* [Prompt]:
Return the lines below in which the string "left" occurs.

* [Material for this task]:
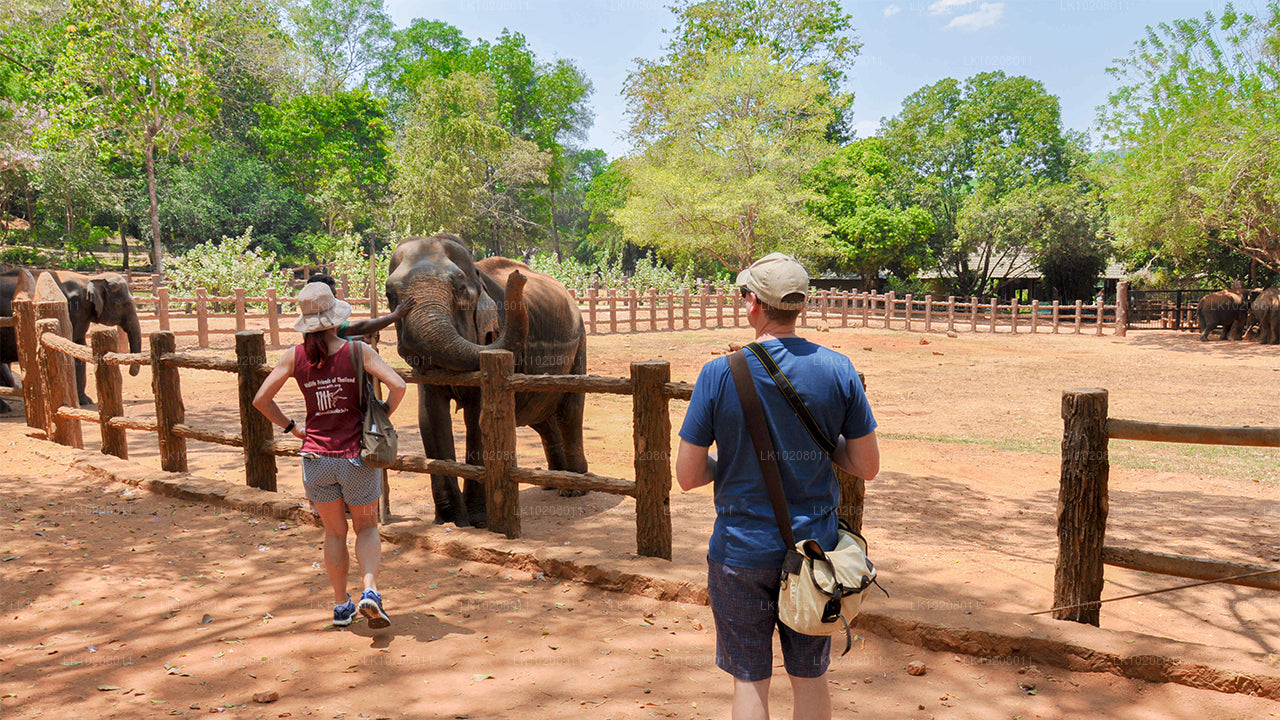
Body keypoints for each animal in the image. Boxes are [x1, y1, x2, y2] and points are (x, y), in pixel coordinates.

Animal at [0, 269, 142, 407]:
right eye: (124, 304)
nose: (131, 372)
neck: (89, 279)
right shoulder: (71, 310)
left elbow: (78, 348)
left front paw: (85, 401)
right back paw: (5, 408)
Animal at [386, 233, 591, 525]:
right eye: (390, 296)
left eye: (460, 288)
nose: (518, 278)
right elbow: (430, 417)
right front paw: (448, 519)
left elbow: (479, 417)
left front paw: (477, 519)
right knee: (542, 417)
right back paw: (552, 483)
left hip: (579, 343)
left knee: (570, 410)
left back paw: (573, 488)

* [Your solution]:
left elbow: (78, 348)
left front paw: (85, 401)
left eye: (460, 288)
left elbow: (479, 417)
left front paw: (477, 519)
left hip: (579, 343)
left knee: (570, 410)
left back paw: (573, 488)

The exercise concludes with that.